Our analyses also show that most articles were published by fellows from or affiliated to consortium universities in Kenya, Nigeria, and South Africa. The three countries are also home to five of the nine host institutions in the consortium. This finding is similar to earlier studies that revealed that health research productivity in Africa is skewed, with countries like South Africa, Nigeria, and Kenya contributing more than half of all research papers indexed in PubMed between 2000 and 2014 [
17]. This could also be due to differences in economic development and education levels (including epidemiology or public health programmes), which vary widely between and even within countries [
11,
26]. Thus, it is paramount to keep developing research capacity in partner institutions with low research output by ensuring an enabling environment for conducting research and training more PhDs in such institutions.

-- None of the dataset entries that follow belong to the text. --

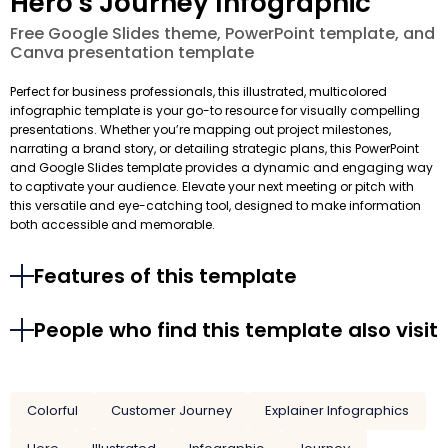
Hero's Journey Infographic
Free Google Slides theme, PowerPoint template, and
Canva presentation template
Perfect for business professionals, this illustrated, multicolored
infographic template is your go-to resource for visually compelling
presentations. Whether you’re mapping out project milestones,
narrating a brand story, or detailing strategic plans, this PowerPoint
and Google Slides template provides a dynamic and engaging way
to captivate your audience. Elevate your next meeting or pitch with
this versatile and eye-catching tool, designed to make information
both accessible and memorable.
Features of this template
People who find this template also visit
Colorful
Customer Journey
Explainer Infographics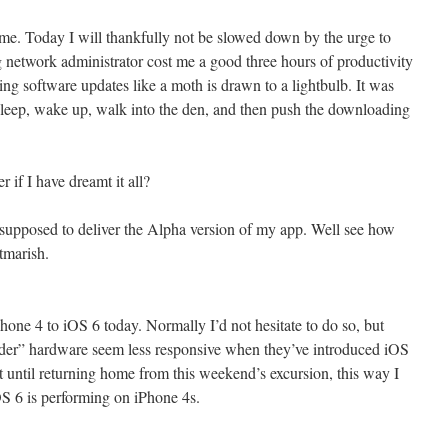
me. Today I will thankfully not be slowed down by the urge to
network administrator cost me a good three hours of productivity
ng software updates like a moth is drawn to a lightbulb. It was
asleep, wake up, walk into the den, and then push the downloading
er if I have dreamt it all?
 supposed to deliver the Alpha version of my app. Well see how
htmarish.
one 4 to iOS 6 today. Normally I’d not hesitate to do so, but
der” hardware seem less responsive when they’ve introduced iOS
ait until returning home from this weekend’s excursion, this way I
S 6 is performing on iPhone 4s.
t…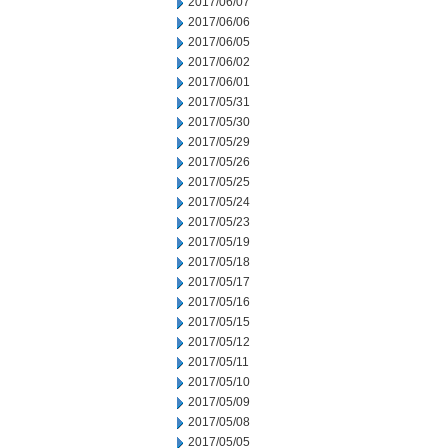
2017/06/07
2017/06/06
2017/06/05
2017/06/02
2017/06/01
2017/05/31
2017/05/30
2017/05/29
2017/05/26
2017/05/25
2017/05/24
2017/05/23
2017/05/19
2017/05/18
2017/05/17
2017/05/16
2017/05/15
2017/05/12
2017/05/11
2017/05/10
2017/05/09
2017/05/08
2017/05/05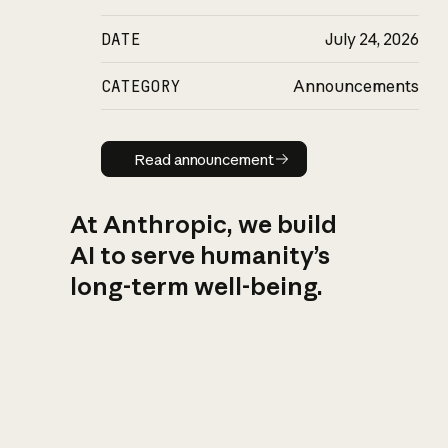
DATE
July 24, 2026
CATEGORY
Announcements
Read announcement
Read announcement
At Anthropic, we build
AI to serve humanity’s
long-term well-being.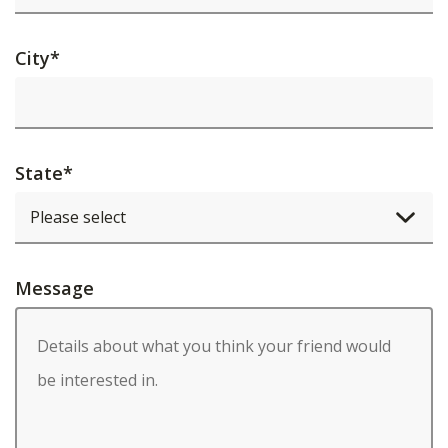
City
*
State
*
Message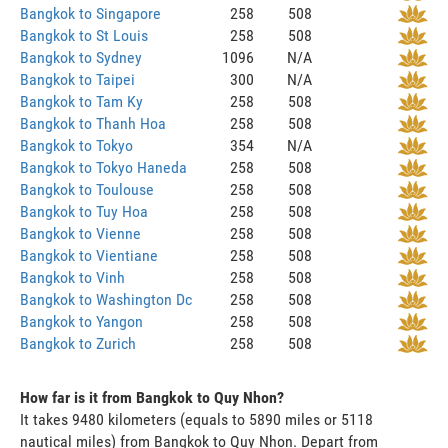
Bangkok to Singapore
258
508
Bangkok to St Louis
258
508
Bangkok to Sydney
1096
N/A
Bangkok to Taipei
300
N/A
Bangkok to Tam Ky
258
508
Bangkok to Thanh Hoa
258
508
Bangkok to Tokyo
354
N/A
Bangkok to Tokyo Haneda
258
508
Bangkok to Toulouse
258
508
Bangkok to Tuy Hoa
258
508
Bangkok to Vienne
258
508
Bangkok to Vientiane
258
508
Bangkok to Vinh
258
508
Bangkok to Washington Dc
258
508
Bangkok to Yangon
258
508
Bangkok to Zurich
258
508
How far is it from Bangkok to Quy Nhon?
It takes 9480 kilometers (equals to 5890 miles or 5118
nautical miles) from Bangkok to Quy Nhon. Depart from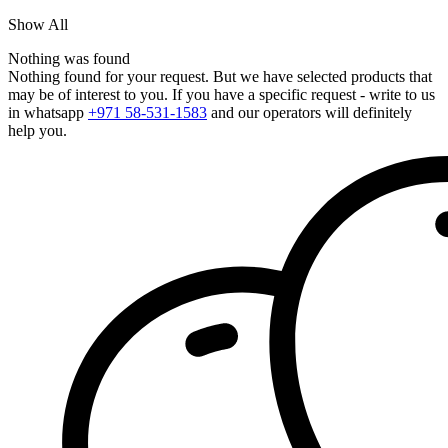
Show All
Nothing was found
Nothing found for your request. But we have selected products that
may be of interest to you. If you have a specific request - write to us
in whatsapp
+971 58-531-1583
and our operators will definitely
help you.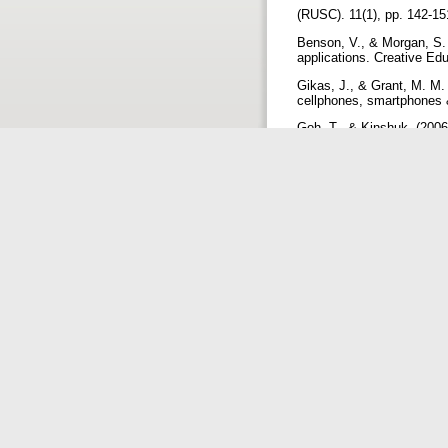
(RUSC). 11(1), pp. 142-1
Benson, V., & Morgan, S. 
applications. Creative Ed
Gikas, J., & Grant, M. M.
cellphones, smartphones &
Goh, T., & Kinshuk. (2006)
Hypermedia, 15(2), 175-1
Guy, R. (2009). The evolut
Kuri, R. (2014). Informat
Journal of Digital Library 
Kuri, R. (2016). Use of d
Retrieved 10 September,
from: http://eprints.rcl
Kuri, R., Maranna O., & 
University (VTU) Library 
Mtega, W. P. (2012). Using
university of agriculture 
Morphitou, R. N., & Morphi
icicte 2014 Proceedings 
Shim, J. P., Dekleva, S.,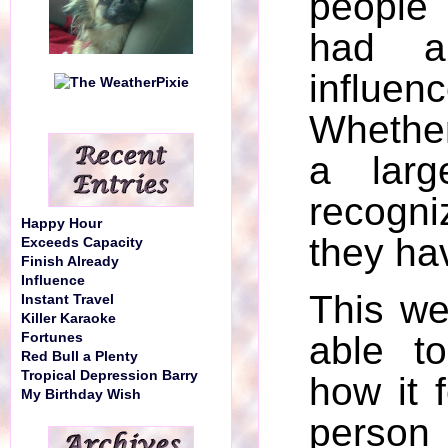
people
had a 
influenc
Whether
a larg
recogni
Happy Hour
they ha
Exceeds Capacity
Finish Already
Influence
This w
Instant Travel
Killer Karaoke
able t
Fortunes
Red Bull a Plenty
Tropical Depression Barry
how it f
My Birthday Wish
person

The increase in the number of articles published by CARTA fellows contributes to improved health research output of African academic and research institutions. Whereas externally supported researchers from sub-Saharan Africa have often undertaken postgraduate degrees at institutions in high-income countries [
9], CARTA has demonstrated a mechanism to increase PhD training in African institutions. Local enrolment is supplemented by additional PhD training – CARTA’s Joint Advanced Seminars (JAS) to ensure PhD students are internationally competitive and also orients them towards locally relevant research [
36]. Such initiatives could be supported by African governments (in respective countries) by prioritising research funding and considering the needs of young researchers in Africa. Only if African governments invest in young researchers will the continent be able to come up with innovations that are relevant to solving the public health problems affecting the population of the region.
Limitations
We acknowledge some limitations of our study. Although it reports on the number of publications by CARTA fellows, it lacks information on the impact these publications have on policy implementation. This study relied on self-reporting of publications to the CARTA secretariat alone; publication outputs not reported were not included. While we recognise the number of times fellows’ publications have been cited, we did not ascertain how much of it were self-citations. Lastly, CARTA fellows are only a small subset of all PhDs in any institution and this report is not a reflection of the full range of topics studied at the institutions.